Pour sa part, la Bulgarie a ratifié le 5 décembre 2001 le Protocole visant à prévenir, réprimer et punir la traite des personnes, en particulier des femmes. Cependant, les mécanismes intérieurs et nationaux pour y faire face sont déficients et inadéquats.




Références:

1- Amnisty internationale, « Traite des femmes et prostitution forcée », http://www.amnestyinternational.be/doc/article4335.html 23 novembre 2006.

2- Conseil économique et social des Nations unies, « Traite des femmes et prostitution forcée comme violations des droits de l'homme », http://www.unhchr.ch/Huridocda/Huridoca.nsf/TestFr... 24 novembre 2006.

3- Amnistie internationale, « Traite des femmes... »
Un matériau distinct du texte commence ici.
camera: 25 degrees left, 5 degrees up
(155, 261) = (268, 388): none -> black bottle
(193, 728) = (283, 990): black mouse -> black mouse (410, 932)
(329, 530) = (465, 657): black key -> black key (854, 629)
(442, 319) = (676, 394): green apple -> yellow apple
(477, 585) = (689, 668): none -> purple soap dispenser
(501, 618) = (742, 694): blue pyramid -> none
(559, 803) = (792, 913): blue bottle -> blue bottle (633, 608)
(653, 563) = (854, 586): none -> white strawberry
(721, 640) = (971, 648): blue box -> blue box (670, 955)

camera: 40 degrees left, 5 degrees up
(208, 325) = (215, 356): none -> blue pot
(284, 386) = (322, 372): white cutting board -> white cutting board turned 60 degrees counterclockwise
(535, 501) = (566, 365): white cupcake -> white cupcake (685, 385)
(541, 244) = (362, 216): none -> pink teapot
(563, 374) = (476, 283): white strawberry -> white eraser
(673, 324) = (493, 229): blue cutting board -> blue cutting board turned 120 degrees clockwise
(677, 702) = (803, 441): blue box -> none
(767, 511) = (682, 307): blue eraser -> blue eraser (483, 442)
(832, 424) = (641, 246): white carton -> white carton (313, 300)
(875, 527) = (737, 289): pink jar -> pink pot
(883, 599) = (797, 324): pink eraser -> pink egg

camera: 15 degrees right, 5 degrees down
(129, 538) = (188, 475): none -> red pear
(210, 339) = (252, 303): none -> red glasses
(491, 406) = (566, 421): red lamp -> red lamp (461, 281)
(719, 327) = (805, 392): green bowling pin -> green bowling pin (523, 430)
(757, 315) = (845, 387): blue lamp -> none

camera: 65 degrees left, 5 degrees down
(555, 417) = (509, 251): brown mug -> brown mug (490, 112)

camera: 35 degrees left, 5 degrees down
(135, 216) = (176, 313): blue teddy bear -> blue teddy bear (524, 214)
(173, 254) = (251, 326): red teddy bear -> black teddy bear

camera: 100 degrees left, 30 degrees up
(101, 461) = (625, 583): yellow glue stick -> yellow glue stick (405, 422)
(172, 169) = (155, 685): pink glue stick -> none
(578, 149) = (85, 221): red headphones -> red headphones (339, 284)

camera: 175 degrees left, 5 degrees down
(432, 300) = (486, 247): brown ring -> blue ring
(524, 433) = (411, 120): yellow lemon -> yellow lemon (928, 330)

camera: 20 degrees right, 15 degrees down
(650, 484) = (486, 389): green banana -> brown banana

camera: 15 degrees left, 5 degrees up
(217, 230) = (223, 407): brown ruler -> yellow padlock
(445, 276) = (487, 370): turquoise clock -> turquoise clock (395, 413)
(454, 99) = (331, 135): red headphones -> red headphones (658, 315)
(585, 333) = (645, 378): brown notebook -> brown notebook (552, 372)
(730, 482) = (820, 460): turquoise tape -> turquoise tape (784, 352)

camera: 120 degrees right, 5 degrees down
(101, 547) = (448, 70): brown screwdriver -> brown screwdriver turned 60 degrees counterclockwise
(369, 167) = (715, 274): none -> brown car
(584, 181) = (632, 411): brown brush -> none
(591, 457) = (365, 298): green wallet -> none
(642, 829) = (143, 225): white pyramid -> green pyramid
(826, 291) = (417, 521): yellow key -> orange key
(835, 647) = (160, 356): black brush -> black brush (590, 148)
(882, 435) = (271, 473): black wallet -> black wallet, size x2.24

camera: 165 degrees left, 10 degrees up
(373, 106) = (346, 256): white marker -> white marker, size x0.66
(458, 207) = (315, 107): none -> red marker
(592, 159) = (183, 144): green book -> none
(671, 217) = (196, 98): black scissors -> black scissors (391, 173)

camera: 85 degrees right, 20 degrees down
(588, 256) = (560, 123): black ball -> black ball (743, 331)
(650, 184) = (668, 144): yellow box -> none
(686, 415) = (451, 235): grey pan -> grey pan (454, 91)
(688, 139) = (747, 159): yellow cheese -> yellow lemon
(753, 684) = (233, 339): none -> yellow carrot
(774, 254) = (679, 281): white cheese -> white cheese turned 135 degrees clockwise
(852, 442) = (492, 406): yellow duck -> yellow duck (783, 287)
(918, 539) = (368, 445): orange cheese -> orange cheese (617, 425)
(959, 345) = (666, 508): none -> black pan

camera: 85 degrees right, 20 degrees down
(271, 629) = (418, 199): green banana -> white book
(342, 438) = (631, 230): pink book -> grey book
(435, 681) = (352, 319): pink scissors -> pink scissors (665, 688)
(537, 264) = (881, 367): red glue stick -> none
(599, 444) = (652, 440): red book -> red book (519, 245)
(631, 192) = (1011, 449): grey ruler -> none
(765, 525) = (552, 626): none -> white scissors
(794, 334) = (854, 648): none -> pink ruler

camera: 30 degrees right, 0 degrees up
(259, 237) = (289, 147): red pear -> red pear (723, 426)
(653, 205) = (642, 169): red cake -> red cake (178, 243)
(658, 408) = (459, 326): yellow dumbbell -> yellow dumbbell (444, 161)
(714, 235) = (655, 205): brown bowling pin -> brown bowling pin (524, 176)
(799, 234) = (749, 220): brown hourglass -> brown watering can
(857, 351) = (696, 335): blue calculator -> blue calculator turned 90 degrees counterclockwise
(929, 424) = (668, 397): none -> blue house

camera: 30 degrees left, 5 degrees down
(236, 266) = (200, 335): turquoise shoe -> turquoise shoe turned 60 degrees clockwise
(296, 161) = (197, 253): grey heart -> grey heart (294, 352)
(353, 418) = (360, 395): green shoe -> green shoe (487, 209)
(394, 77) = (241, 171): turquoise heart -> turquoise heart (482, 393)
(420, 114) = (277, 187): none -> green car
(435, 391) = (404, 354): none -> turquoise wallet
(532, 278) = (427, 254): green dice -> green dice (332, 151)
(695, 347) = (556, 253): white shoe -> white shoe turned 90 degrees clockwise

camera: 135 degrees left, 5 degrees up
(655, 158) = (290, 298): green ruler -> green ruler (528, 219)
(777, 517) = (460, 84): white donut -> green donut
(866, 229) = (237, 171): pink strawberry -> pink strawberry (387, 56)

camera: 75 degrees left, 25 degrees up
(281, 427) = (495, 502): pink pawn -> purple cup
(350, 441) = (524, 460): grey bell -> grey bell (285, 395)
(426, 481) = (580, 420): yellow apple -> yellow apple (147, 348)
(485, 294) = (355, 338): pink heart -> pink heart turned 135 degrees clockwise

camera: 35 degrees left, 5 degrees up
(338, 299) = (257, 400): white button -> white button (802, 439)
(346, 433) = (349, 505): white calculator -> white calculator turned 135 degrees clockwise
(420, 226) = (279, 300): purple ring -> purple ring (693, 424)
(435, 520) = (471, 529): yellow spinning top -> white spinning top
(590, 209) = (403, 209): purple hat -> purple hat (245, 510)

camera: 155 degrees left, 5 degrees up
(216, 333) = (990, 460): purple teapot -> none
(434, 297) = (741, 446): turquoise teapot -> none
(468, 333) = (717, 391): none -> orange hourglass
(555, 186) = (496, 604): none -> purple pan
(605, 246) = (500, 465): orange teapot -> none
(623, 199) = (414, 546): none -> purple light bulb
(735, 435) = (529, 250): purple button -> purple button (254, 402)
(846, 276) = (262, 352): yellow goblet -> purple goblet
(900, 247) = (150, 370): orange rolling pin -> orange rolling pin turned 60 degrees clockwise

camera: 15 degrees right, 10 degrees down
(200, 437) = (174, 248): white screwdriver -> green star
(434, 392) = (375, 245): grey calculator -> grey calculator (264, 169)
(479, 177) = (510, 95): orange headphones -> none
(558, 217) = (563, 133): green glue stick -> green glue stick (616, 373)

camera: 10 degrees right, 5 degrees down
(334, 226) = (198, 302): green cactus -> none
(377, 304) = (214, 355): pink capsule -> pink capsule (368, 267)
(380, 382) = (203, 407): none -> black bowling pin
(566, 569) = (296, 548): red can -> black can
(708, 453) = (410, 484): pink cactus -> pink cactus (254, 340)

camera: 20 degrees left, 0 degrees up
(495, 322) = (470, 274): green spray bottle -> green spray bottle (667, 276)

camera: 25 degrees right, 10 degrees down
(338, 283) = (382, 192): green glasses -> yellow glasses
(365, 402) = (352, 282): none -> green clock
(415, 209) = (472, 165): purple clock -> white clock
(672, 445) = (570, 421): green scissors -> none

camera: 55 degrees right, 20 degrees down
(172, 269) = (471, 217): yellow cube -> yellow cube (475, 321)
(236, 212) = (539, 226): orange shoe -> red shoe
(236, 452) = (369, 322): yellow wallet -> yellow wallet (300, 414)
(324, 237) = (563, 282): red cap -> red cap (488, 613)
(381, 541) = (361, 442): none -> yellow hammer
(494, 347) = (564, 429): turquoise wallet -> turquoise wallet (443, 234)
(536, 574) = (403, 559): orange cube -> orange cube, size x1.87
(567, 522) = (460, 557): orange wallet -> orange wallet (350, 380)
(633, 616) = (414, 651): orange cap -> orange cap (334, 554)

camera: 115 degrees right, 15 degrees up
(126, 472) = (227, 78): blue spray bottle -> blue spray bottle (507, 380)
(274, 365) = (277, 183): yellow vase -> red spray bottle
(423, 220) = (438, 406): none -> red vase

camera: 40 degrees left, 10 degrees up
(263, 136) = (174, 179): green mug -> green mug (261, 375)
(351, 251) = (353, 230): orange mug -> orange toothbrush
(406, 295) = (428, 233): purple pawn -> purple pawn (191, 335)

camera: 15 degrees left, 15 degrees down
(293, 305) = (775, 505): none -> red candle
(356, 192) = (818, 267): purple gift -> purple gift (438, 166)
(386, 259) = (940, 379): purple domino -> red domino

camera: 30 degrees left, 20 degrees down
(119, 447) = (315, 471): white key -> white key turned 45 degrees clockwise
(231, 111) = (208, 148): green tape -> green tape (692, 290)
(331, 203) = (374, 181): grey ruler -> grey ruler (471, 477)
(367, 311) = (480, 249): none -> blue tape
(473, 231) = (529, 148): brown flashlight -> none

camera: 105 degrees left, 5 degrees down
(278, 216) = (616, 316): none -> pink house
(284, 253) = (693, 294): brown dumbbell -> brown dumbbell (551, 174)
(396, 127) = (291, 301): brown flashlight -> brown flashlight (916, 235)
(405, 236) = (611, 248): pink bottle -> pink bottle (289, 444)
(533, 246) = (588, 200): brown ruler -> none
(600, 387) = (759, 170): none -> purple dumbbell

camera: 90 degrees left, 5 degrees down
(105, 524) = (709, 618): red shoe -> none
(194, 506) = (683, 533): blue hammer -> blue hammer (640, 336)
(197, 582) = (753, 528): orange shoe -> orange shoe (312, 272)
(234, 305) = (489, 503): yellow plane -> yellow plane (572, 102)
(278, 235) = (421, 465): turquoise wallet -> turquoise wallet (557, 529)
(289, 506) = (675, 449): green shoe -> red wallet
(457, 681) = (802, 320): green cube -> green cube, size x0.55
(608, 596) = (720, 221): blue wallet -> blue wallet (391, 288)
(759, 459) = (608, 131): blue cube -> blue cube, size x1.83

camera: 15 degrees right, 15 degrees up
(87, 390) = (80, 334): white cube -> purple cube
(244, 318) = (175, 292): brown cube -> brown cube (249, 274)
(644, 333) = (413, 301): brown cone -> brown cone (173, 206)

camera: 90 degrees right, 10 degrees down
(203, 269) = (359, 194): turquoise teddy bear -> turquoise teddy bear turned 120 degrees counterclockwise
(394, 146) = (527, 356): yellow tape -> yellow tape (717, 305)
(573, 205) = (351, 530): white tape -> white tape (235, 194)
4- François Loncle, « L'Europe de l'ouest, proxénète des femmes de l'est », Le Monde diplomatique, http://www.monde-diplomatique.fr/2001/11/LONCLE/15815 22 novembre 2006.

5- Ibid.

6- Ibid.

7- Conseil de l'Europe, « Traite des femmes et la prostitution forcée dans les États membres du Conseil de l'Europe », http://assembly.coe.int/Documents/WorkingDocs/Doc9... 24 novembre 2006.

8- François Loncle, « L'Europe de l'ouest... »

9- Ibid.

10- Ibid.

11- Haut commissariat des droits de l'homme, « Observations finales du comité sur l'élimination de la discrimination à l'égard des femmes : Bulgaria », http://www.unhchr.ch/tbs/doc.nsf/(Symbol)/A.53.38,... 24 novembre 2006.

12- François Loncle, « L'Europe de l'ouest... »

13- Sénat français, « La montée de la prostitution et l'internationalisation des réseaux de proxénétisme », http://www.senat.fr/rap/r02-034/r02-0341.html 24 novembre 2006.

Dernière modification: 2007-05-02 07:13:22

-N.D.L.R.: Il est possible que des hyperliens actifs au moment de la recherche et de la rédaction de cet article ne le soient plus ultérieurement.